A process schema is a description of the processes which constitute the
operating system on a given node. Naturally, the process schema used
by hboot should be the one that describes LAM on a node. The grammar
of the process schema is described in conf(5).
When starting LAM on a remote machine using rsh(1), the open file descriptors of the processes started by hboot must be closed in order for
rsh(1) to exit. This is done by using the -s option. The -t option
can be used to force a tkill(1) on the machine before attempting to
start LAM. This feature is used by lamboot(1) to handle the case where
a user might start a machine a second time without using lamwipe(1) to
terminate the previous LAM session.
The -I and -R options set their respective variables to the given values. The $inet_topo variable is typically used by the LAM Internet
datalinks that communicate with other nodes. The $rtr_topo variable is
passed to the LAM router that handles network and topology information.

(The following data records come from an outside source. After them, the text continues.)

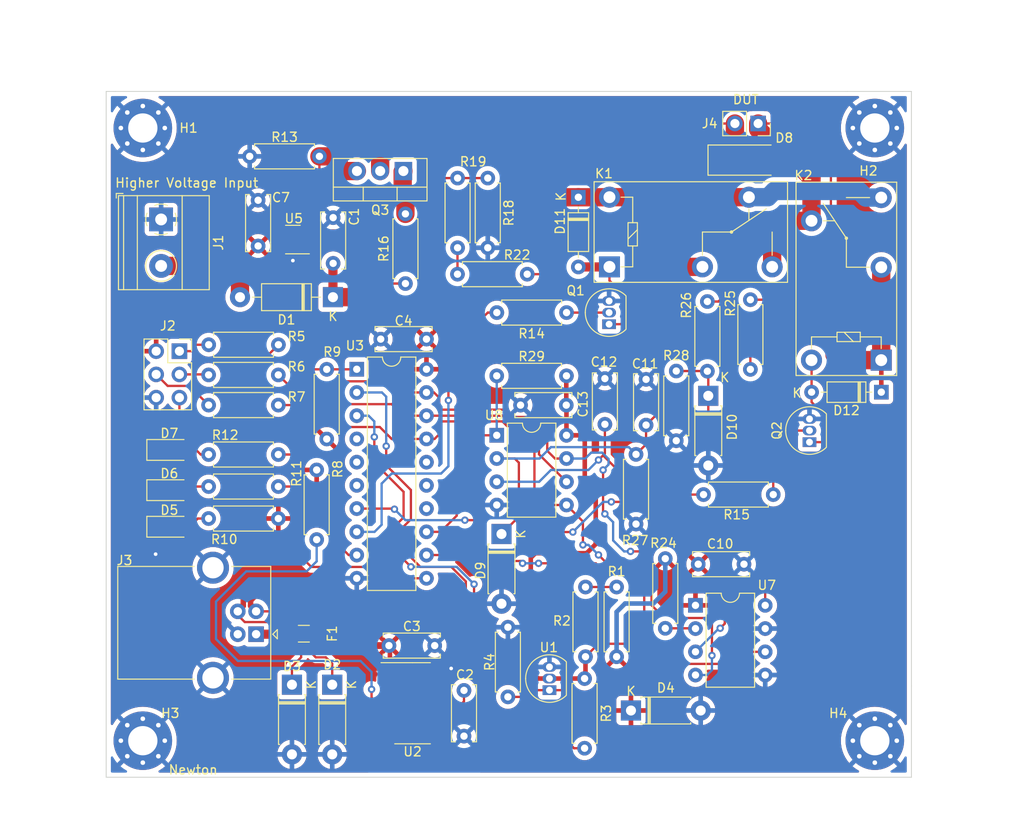
<source format=kicad_pcb>
(kicad_pcb (version 20211014) (generator pcbnew)

  (general
    (thickness 1.6)
  )

  (paper "A")
  (layers
    (0 "F.Cu" signal)
    (31 "B.Cu" signal)
    (32 "B.Adhes" user "B.Adhesive")
    (33 "F.Adhes" user "F.Adhesive")
    (34 "B.Paste" user)
    (35 "F.Paste" user)
    (36 "B.SilkS" user "B.Silkscreen")
    (37 "F.SilkS" user "F.Silkscreen")
    (38 "B.Mask" user)
    (39 "F.Mask" user)
    (40 "Dwgs.User" user "User.Drawings")
    (41 "Cmts.User" user "User.Comments")
    (42 "Eco1.User" user "User.Eco1")
    (43 "Eco2.User" user "User.Eco2")
    (44 "Edge.Cuts" user)
    (45 "Margin" user)
    (46 "B.CrtYd" user "B.Courtyard")
    (47 "F.CrtYd" user "F.Courtyard")
    (48 "B.Fab" user)
    (49 "F.Fab" user)
    (50 "User.1" user)
    (51 "User.2" user)
    (52 "User.3" user)
    (53 "User.4" user)
    (54 "User.5" user)
    (55 "User.6" user)
    (56 "User.7" user)
    (57 "User.8" user)
    (58 "User.9" user)
  )

  (setup
    (stackup
      (layer "F.SilkS" (type "Top Silk Screen"))
      (layer "F.Paste" (type "Top Solder Paste"))
      (layer "F.Mask" (type "Top Solder Mask") (color "Green") (thickness 0.01))
      (layer "F.Cu" (type "copper") (thickness 0.035))
      (layer "dielectric 1" (type "core") (thickness 1.51) (material "FR4") (epsilon_r 4.5) (loss_tangent 0.02))
      (layer "B.Cu" (type "copper") (thickness 0.035))
      (layer "B.Mask" (type "Bottom Solder Mask") (color "Green") (thickness 0.01))
      (layer "B.Paste" (type "Bottom Solder Paste"))
      (layer "B.SilkS" (type "Bottom Silk Screen"))
      (copper_finish "None")
      (dielectric_constraints no)
    )
    (pad_to_mask_clearance 0)
    (pcbplotparams
      (layerselection 0x00010fc_ffffffff)
      (disableapertmacros false)
      (usegerberextensions false)
      (usegerberattributes true)
      (usegerberadvancedattributes true)
      (creategerberjobfile true)
      (svguseinch false)
      (svgprecision 6)
      (excludeedgelayer true)
      (plotframeref false)
      (viasonmask false)
      (mode 1)
      (useauxorigin false)
      (hpglpennumber 1)
      (hpglpenspeed 20)
      (hpglpendiameter 15.000000)
      (dxfpolygonmode true)
      (dxfimperialunits true)
      (dxfusepcbnewfont true)
      (psnegative false)
      (psa4output false)
      (plotreference true)
      (plotvalue false)
      (plotinvisibletext false)
      (sketchpadsonfab false)
      (subtractmaskfromsilk false)
      (outputformat 1)
      (mirror false)
      (drillshape 0)
      (scaleselection 1)
      (outputdirectory "../outputs/gerbers/")
    )
  )

  (net 0 "")
  (net 1 "GND")
  (net 2 "Net-(K1-Pad2)")
  (net 3 "Net-(C2-Pad1)")
  (net 4 "+5V")
  (net 5 "Net-(C11-Pad1)")
  (net 6 "Net-(C12-Pad1)")
  (net 7 "3V_REF")
  (net 8 "Net-(D5-Pad2)")
  (net 9 "Net-(D6-Pad2)")
  (net 10 "Net-(D7-Pad2)")
  (net 11 "Net-(F1-Pad1)")
  (net 12 "Net-(J2-Pad1)")
  (net 13 "Net-(J2-Pad3)")
  (net 14 "Net-(J2-Pad4)")
  (net 15 "Net-(J2-Pad5)")
  (net 16 "+12V")
  (net 17 "Net-(D11-Pad2)")
  (net 18 "Net-(D12-Pad2)")
  (net 19 "Net-(R1-Pad2)")
  (net 20 "Net-(R3-Pad2)")
  (net 21 "/MISO")
  (net 22 "Net-(R8-Pad1)")
  (net 23 "Net-(R11-Pad2)")
  (net 24 "Net-(R12-Pad2)")
  (net 25 "/SCL")
  (net 26 "/MOSI")
  (net 27 "/Device Test/DAC_CS")
  (net 28 "/Device Test/ADC_CS")
  (net 29 "unconnected-(U2-Pad2)")
  (net 30 "unconnected-(U2-Pad3)")
  (net 31 "Net-(U2-Pad5)")
  (net 32 "Net-(U2-Pad6)")
  (net 33 "unconnected-(U2-Pad7)")
  (net 34 "unconnected-(U2-Pad8)")
  (net 35 "unconnected-(U2-Pad9)")
  (net 36 "unconnected-(U2-Pad10)")
  (net 37 "unconnected-(U3-Pad4)")
  (net 38 "unconnected-(U3-Pad14)")
  (net 39 "unconnected-(U3-Pad5)")
  (net 40 "unconnected-(U3-Pad6)")
  (net 41 "/Device Test/HIGH_FLIP")
  (net 42 "/Device Test/LOW_FLIP")
  (net 43 "unconnected-(U3-Pad15)")
  (net 44 "unconnected-(U3-Pad16)")
  (net 45 "Net-(D1-Pad2)")
  (net 46 "Net-(D8-Pad1)")
  (net 47 "Net-(D8-Pad2)")
  (net 48 "Net-(R16-Pad1)")
  (net 49 "Net-(R18-Pad1)")
  (net 50 "Net-(R22-Pad2)")
  (net 51 "Net-(R19-Pad2)")
  (net 52 "/D-")
  (net 53 "/D+")
  (net 54 "Net-(R14-Pad2)")
  (net 55 "Net-(Q2-Pad2)")
  (net 56 "Net-(R13-Pad1)")
  (net 57 "Net-(R16-Pad2)")

  (footprint "MountingHole:MountingHole_3.2mm_M3_Pad_Via" (layer "F.Cu") (at 177.7 60.315))

  (footprint "Resistor_THT:R_Axial_DIN0207_L6.3mm_D2.5mm_P7.62mm_Horizontal" (layer "F.Cu") (at 104.89 87.315))

  (footprint "Diode_THT:D_DO-41_SOD81_P7.62mm_Horizontal" (layer "F.Cu") (at 114 121.19 -90))

  (footprint "LED_SMD:LED_1206_3216Metric_Pad1.42x1.75mm_HandSolder" (layer "F.Cu") (at 100.6 103.92))

  (footprint "Resistor_THT:R_Axial_DIN0207_L6.3mm_D2.5mm_P7.62mm_Horizontal" (layer "F.Cu") (at 132.09 76.3))

  (footprint "Package_SO:SOIC-14_3.9x8.7mm_P1.27mm" (layer "F.Cu") (at 127.18 123.22))

  (footprint "Resistor_THT:R_Axial_DIN0207_L6.3mm_D2.5mm_P7.62mm_Horizontal" (layer "F.Cu") (at 146.08 110.51 -90))

  (footprint "Package_DIP:DIP-8_W7.62mm" (layer "F.Cu") (at 136.38 93.92))

  (footprint "Resistor_THT:R_Axial_DIN0207_L6.3mm_D2.5mm_P7.62mm_Horizontal" (layer "F.Cu") (at 166.6 100.4 180))

  (footprint "Resistor_THT:R_Axial_DIN0207_L6.3mm_D2.5mm_P7.62mm_Horizontal" (layer "F.Cu") (at 137.6 122.525 90))

  (footprint "Relay_THT:Relay_SPDT_Omron-G5Q-1" (layer "F.Cu") (at 178.4 85.7 90))

  (footprint "Resistor_THT:R_Axial_DIN0207_L6.3mm_D2.5mm_P7.62mm_Horizontal" (layer "F.Cu") (at 117 63.415 180))

  (footprint "Diode_THT:D_DO-35_SOD27_P7.62mm_Horizontal" (layer "F.Cu") (at 145.3 67.89 -90))

  (footprint "Capacitor_THT:C_Disc_D6.0mm_W2.5mm_P5.00mm" (layer "F.Cu") (at 163.4 108.015 180))

  (footprint "Diode_THT:D_DO-41_SOD81_P10.16mm_Horizontal" (layer "F.Cu") (at 118.48 78.815 180))

  (footprint "Fuse:Fuse_1206_3216Metric_Pad1.42x1.75mm_HandSolder" (layer "F.Cu") (at 115.3 115.615))

  (footprint "Capacitor_THT:C_Disc_D6.0mm_W2.5mm_P5.00mm" (layer "F.Cu") (at 132.8 121.815 -90))

  (footprint "Resistor_THT:R_Axial_DIN0207_L6.3mm_D2.5mm_P7.62mm_Horizontal" (layer "F.Cu") (at 144 87.415 180))

  (footprint "MountingHole:MountingHole_3.2mm_M3_Pad_Via" (layer "F.Cu") (at 97.7 127.315))

  (footprint "Capacitor_THT:C_Disc_D6.0mm_W2.5mm_P5.00mm" (layer "F.Cu") (at 129.6 116.915 180))

  (footprint "Resistor_THT:R_Axial_DIN0207_L6.3mm_D2.5mm_P7.62mm_Horizontal" (layer "F.Cu") (at 164.1 86.71 90))

  (footprint "Resistor_THT:R_Axial_DIN0207_L6.3mm_D2.5mm_P7.62mm_Horizontal" (layer "F.Cu") (at 136.39 80.5))

  (footprint "Diode_THT:D_DO-41_SOD81_P7.62mm_Horizontal" (layer "F.Cu") (at 159.5 89.6 -90))

  (footprint "Resistor_THT:R_Axial_DIN0207_L6.3mm_D2.5mm_P7.62mm_Horizontal" (layer "F.Cu") (at 116.7 105.325 90))

  (footprint "MountingHole:MountingHole_3.2mm_M3_Pad_Via" (layer "F.Cu") (at 97.7 60.315))

  (footprint "Package_TO_SOT_THT:TO-220-3_Vertical" (layer "F.Cu") (at 126.18 65.02 180))

  (footprint "Package_TO_SOT_THT:TO-92_Inline" (layer "F.Cu") (at 142.14 121.79 90))

  (footprint "Resistor_THT:R_Axial_DIN0207_L6.3mm_D2.5mm_P7.62mm_Horizontal" (layer "F.Cu") (at 104.89 103.02))

  (footprint "Relay_THT:Relay_SPDT_Omron-G5Q-1" (layer "F.Cu") (at 148.7 75.5))

  (footprint "Connector_PinSocket_2.54mm:PinSocket_2x03_P2.54mm_Vertical" (layer "F.Cu") (at 101.7 84.72))

  (footprint "Connector_USB:USB_B_OST_USB-B1HSxx_Horizontal" (layer "F.Cu") (at 110.08 115.67 180))

  (footprint "Package_DIP:DIP-8_W7.62mm" (layer "F.Cu") (at 158.1 112.515))

  (footprint "Capacitor_THT:C_Disc_D6.0mm_W2.5mm_P5.00mm" (layer "F.Cu") (at 152.7 92.8 90))

  (footprint "Resistor_THT:R_Axial_DIN0207_L6.3mm_D2.5mm_P7.62mm_Horizontal" (layer "F.Cu") (at 156 94.51 90))

  (footprint "Diode_THT:D_DO-41_SOD81_P7.62mm_Horizontal" (layer "F.Cu") (at 151.05 124.015))

  (footprint "Resistor_THT:R_Axial_DIN0207_L6.3mm_D2.5mm_P7.62mm_Horizontal" (layer "F.Cu") (at 145.98 120.52 -90))

  (footprint "Resistor_THT:R_Axial_DIN0207_L6.3mm_D2.5mm_P7.62mm_Horizontal" (layer "F.Cu") (at 154.8 107.405 -90))

  (footprint "Diode_THT:D_DO-41_SOD81_P7.62mm_Horizontal" (layer "F.Cu") (at 118.4 121.19 -90))

  (footprint "Capacitor_THT:C_Disc_D6.0mm_W2.5mm_P5.00mm" (layer "F.Cu") (at 118.5 70.115 -90))

  (footprint "Package_DIP:DIP-20_W7.62mm" (layer "F.Cu") (at 121.08 86.695))

  (footprint "Resistor_THT:R_Axial_DIN0207_L6.3mm_D2.5mm_P7.62mm_Horizontal" (layer "F.Cu") (at 151.6 103.625 90))

  (footprint "Resistor_THT:R_Axial_DIN0207_L6.3mm_D2.5mm_P7.62mm_Horizontal" (layer "F.Cu") (at 117.8 94.325 90))

  (footprint "Resistor_THT:R_Axial_DIN0207_L6.3mm_D2.5mm_P7.62mm_Horizontal" (layer "F.Cu") (at 149.48 118.13 90))

  (footprint "Package_TO_SOT_THT:TO-92_Inline" (layer "F.Cu") (at 148.66 81.77 90))

  (footprint "Connector_PinSocket_2.54mm:PinSocket_1x02_P2.54mm_Vertical" (layer "F.Cu") (at 164.95 59.825 -90))

  (footprint "Package_TO_SOT_THT:TO-92_Inline" (layer "F.Cu") (at 170.56 94.67 90))

  (footprint "Resistor_THT:R_Axial_DIN0207_L6.3mm_D2.5mm_P7.62mm_Horizontal" (layer "F.Cu") (at 104.9 84.015))

  (footprint "Package_TO_SOT_SMD:SOT-23-5" (layer "F.Cu") (at 114.1 72.515 180))

  (footprint "MountingHole:MountingHole_3.2mm_M3_Pad_Via" (layer "F.Cu")
    (tedit 56DDBCCA) (tstamp bb94c706-c1c6-4e19-ac2a-271d09f29af0)
    (at 177.7 127.315)
    (descr "Mounting Hole 3.2mm, M3")
    (tags "mounting hole 3.2mm m3")
    (property "Sheetfile" "USB_curve_tracer.kicad_sch")
    (property "Sheetname" "")
    (path "/eff18c9c-6175-40a2-aee0-20f871b570f5")
    (attr exclude_from_pos_files)
    (fp_text reference "H4" (at -4 -3) (layer "F.SilkS")
      (effects (font (size 1 1) (thickness 0.15)))
      (tstamp 94730dbb-de24-4d1d-bbd2-23a5677884a2)
    )
    (fp_text value "M3" (at 0 4.2) (layer "F.Fab")
      (effects (font (size 1 1) (thickness 0.15)))
      (tstamp 68a9e0d6-2c5b-4b0d-80b6-468567de10b2)
    )
    (fp_text user "${REFERENCE}" (at 0.3 0) (layer "F.Fab")
      (effects (font (size 1 1) (thickness 0.15)))
      (tstamp bc600043-b23a-4784-acf2-3275a6d2f518)
    )
    (fp_circle (center 0 0) (end 3.2 0) (layer "Cmts.User") (width 0.15) (fill none) (tstamp 4ca1471d-e84a-43e6-9ec2-ac5bbbc86c1a))
    (fp_circle (center 0 0) (end 3.45 0) (layer "F.CrtYd") (width 0.05) (fill none) (tstamp d6a10cc9-e23d-4cff-880c-1c4e7c655172))
    (pad "1" thru_hole circle locked (at -2.4 0) (size 0.8 0.8) (drill 0.5) (layers *.Cu *.Mask)
      (net 1 "GND") (pinfunction "1") (pintype "input") (tstamp 202557b3-1d57-491a-8c53-22fb6f02d7ed))
    (pad "1" thru_hole circle locked (at 0 -2.4) (size 0.8 0.8) (drill 0.5) (layers *.Cu *.Ma
... [1155862 chars truncated]
</source>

The variables can also be set in the process schema file (see conf(5))
but their values are overridden by the command line options.
When LAM is started, the kernel records all processes that attach to
it, including all the processes in the process schema. It is the job
of tkill(1) to use this information to remove these processes from the
node.
EXAMPLES
- hboot -v
- Start LAM on the local node with the default process schema. Report about every step as it is done.
- hboot -c myconfig
- Boot the local node with the custom process schema, myconfig.
FILES
- laminstalldir/etc/lam-conf.lamd
- default node process schema, where "laminstalldir" is the directory where LAM/MPI was installed
- laminstalldir/etc/lam7.1.2helpfile
- Default location for help file for diagnostic messages that hboot may generate.
- /tmp/lam-$USER@<hostname> kill file for the LAM session on machine
- <hostname>, where $USER is the userid.
DIAGNOSTICS
Using ps(1) after hboot will display, among others, the LAM processes
that have been started. They may be killed one by one with kill(1), or
all at once by killing the LAM kernel process with a HUP signal. The
preferred method is to use the LAM tool tkill(1) which should kill them
all at once, and also remove the kill file. New users should make liberal use of ps(1) to gain confidence that the system is working properly. In a disaster, ps(1) and kill(1) are your only hope of recovery.